─── Dataset extract ───

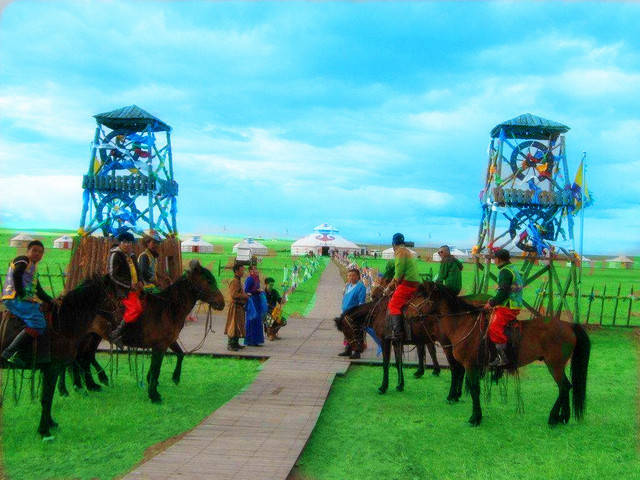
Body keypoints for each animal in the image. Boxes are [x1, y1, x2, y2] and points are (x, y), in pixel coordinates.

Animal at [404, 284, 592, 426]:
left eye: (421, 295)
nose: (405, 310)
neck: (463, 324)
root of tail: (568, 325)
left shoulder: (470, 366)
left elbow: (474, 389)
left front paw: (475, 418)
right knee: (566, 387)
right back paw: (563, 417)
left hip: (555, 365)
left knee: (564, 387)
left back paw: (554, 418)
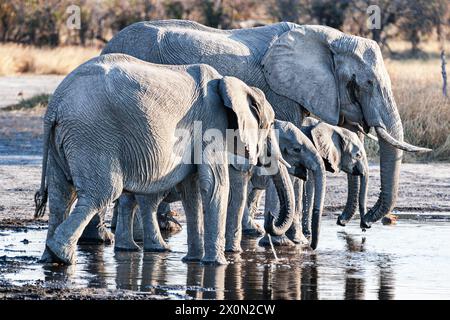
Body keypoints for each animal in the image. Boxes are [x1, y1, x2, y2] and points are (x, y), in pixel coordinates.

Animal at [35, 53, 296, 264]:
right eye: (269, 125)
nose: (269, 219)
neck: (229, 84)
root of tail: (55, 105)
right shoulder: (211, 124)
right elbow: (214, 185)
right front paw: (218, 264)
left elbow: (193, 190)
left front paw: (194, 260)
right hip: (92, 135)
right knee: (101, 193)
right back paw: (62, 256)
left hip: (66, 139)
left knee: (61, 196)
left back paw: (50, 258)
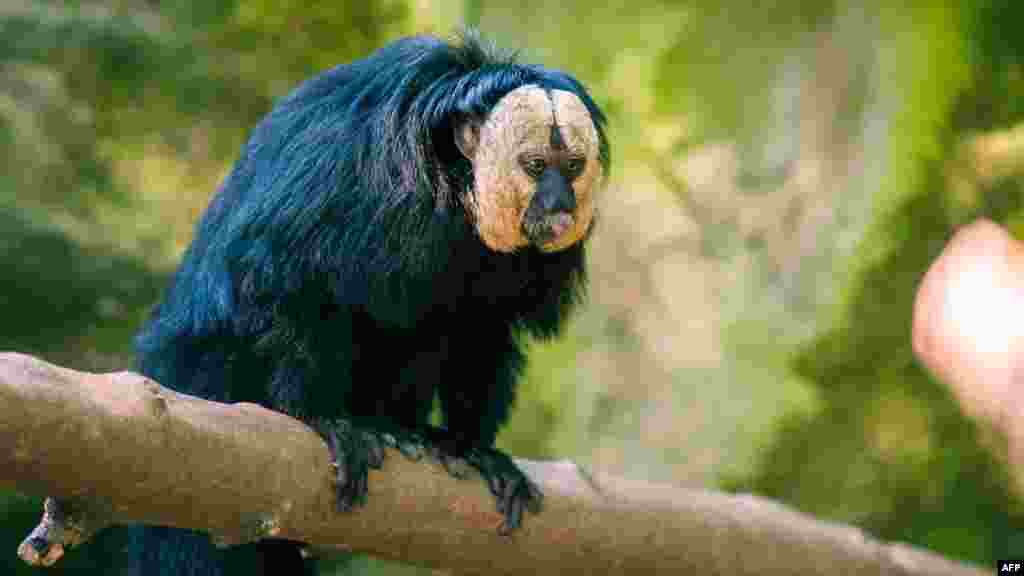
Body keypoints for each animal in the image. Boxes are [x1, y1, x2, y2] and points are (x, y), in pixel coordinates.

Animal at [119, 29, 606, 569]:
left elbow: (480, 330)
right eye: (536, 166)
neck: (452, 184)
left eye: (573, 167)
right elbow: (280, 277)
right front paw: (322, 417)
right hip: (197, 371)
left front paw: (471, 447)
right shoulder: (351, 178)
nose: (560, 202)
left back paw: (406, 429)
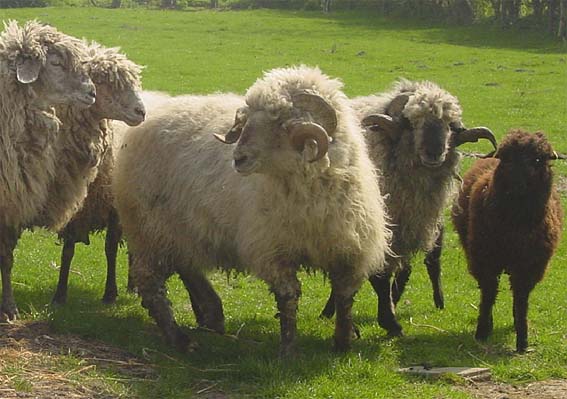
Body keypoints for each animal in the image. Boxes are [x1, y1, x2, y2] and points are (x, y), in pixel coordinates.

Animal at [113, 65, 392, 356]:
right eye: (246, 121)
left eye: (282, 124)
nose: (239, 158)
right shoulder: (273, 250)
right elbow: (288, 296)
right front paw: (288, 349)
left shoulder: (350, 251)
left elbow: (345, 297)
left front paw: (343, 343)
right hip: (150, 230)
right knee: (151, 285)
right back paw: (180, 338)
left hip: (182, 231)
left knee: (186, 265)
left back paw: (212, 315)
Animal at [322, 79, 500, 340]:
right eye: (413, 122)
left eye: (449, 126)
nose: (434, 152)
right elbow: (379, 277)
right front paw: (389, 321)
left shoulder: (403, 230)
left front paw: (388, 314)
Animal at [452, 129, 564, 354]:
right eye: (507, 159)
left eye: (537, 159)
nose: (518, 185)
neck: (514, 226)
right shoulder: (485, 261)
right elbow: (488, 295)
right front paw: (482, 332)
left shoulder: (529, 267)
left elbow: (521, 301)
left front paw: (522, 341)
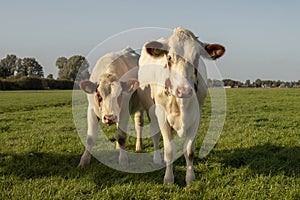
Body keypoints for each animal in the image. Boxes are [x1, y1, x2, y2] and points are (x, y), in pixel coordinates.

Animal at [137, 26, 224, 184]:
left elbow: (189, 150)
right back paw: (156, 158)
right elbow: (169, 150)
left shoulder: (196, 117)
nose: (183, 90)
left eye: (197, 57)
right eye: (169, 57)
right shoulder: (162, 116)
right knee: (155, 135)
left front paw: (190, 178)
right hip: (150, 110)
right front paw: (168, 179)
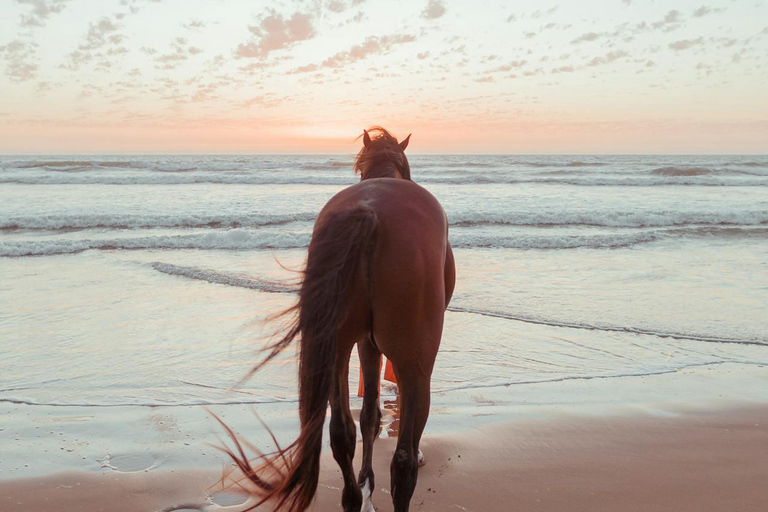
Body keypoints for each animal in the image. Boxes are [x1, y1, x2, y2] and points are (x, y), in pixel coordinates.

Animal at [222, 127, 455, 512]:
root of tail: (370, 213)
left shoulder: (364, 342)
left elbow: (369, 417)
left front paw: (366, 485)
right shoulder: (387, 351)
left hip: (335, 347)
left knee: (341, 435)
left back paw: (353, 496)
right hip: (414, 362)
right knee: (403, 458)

───
─── Dataset extract ───

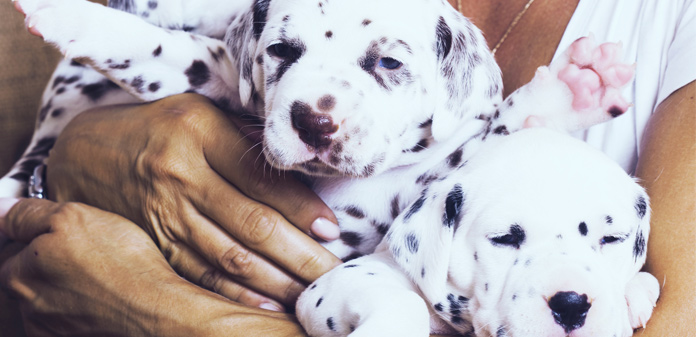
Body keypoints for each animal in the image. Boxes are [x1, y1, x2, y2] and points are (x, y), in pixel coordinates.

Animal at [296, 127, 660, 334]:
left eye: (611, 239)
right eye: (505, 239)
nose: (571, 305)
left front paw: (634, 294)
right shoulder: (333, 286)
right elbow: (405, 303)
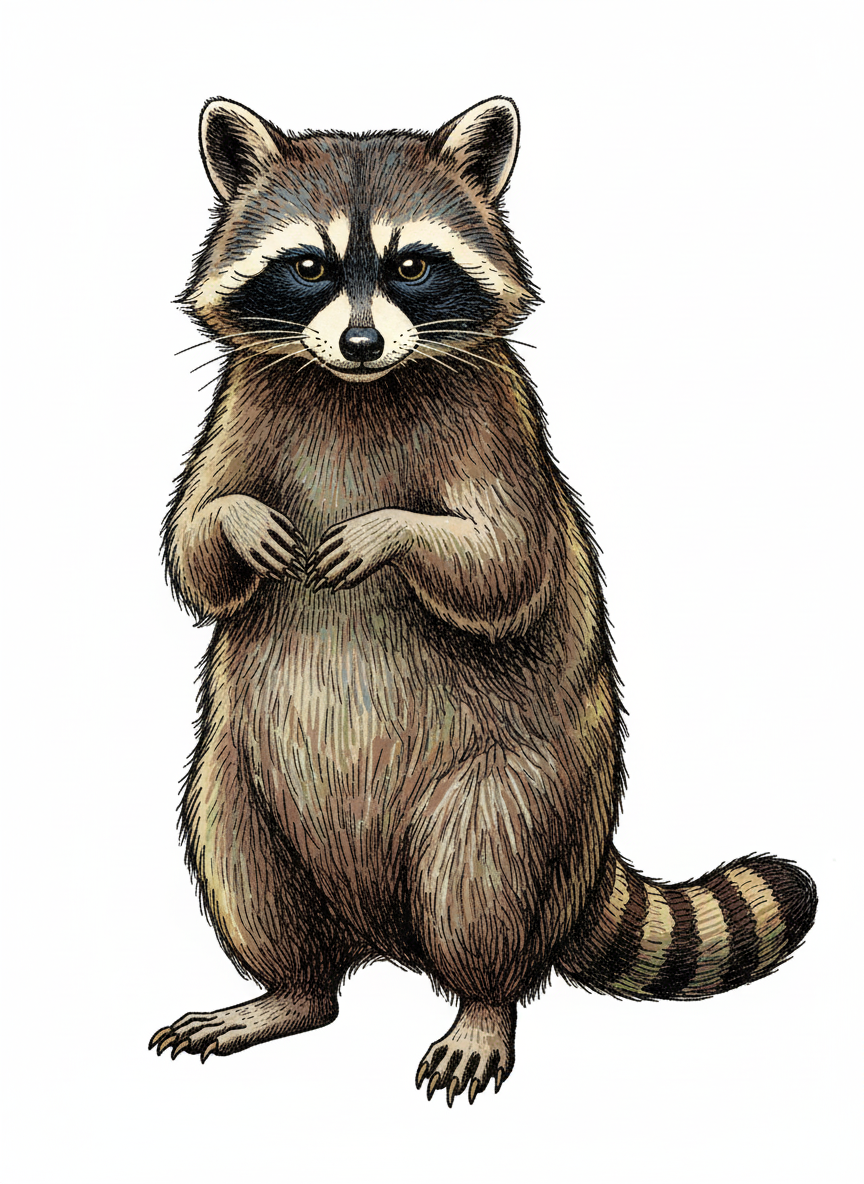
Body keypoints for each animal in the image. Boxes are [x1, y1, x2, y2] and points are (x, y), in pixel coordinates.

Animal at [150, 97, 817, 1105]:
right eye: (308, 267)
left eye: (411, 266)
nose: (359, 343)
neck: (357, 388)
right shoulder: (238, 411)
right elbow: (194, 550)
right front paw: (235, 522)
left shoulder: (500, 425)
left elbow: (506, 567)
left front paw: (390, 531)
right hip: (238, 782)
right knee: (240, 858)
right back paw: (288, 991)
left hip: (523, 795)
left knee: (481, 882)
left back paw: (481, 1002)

───

What the task asks
Would you set down only the lines above from the line with "left hip: (66, 139)" to the line with "left back paw: (406, 429)", both included, exactly as they stand and without the pictures?

Solution for this task
left hip: (66, 139)
left knee: (61, 196)
left back paw: (50, 258)
Body keypoints for each animal in the image. Boxes are [x1, y1, x2, y2] and points are (x, y), in pixel coordinates.

Animal at [119, 29, 606, 569]:
left elbow: (480, 330)
right eye: (536, 166)
neck: (452, 184)
left eye: (573, 167)
right elbow: (280, 277)
right front paw: (322, 417)
right hip: (197, 371)
left front paw: (471, 447)
right shoulder: (351, 178)
nose: (560, 202)
left back paw: (406, 429)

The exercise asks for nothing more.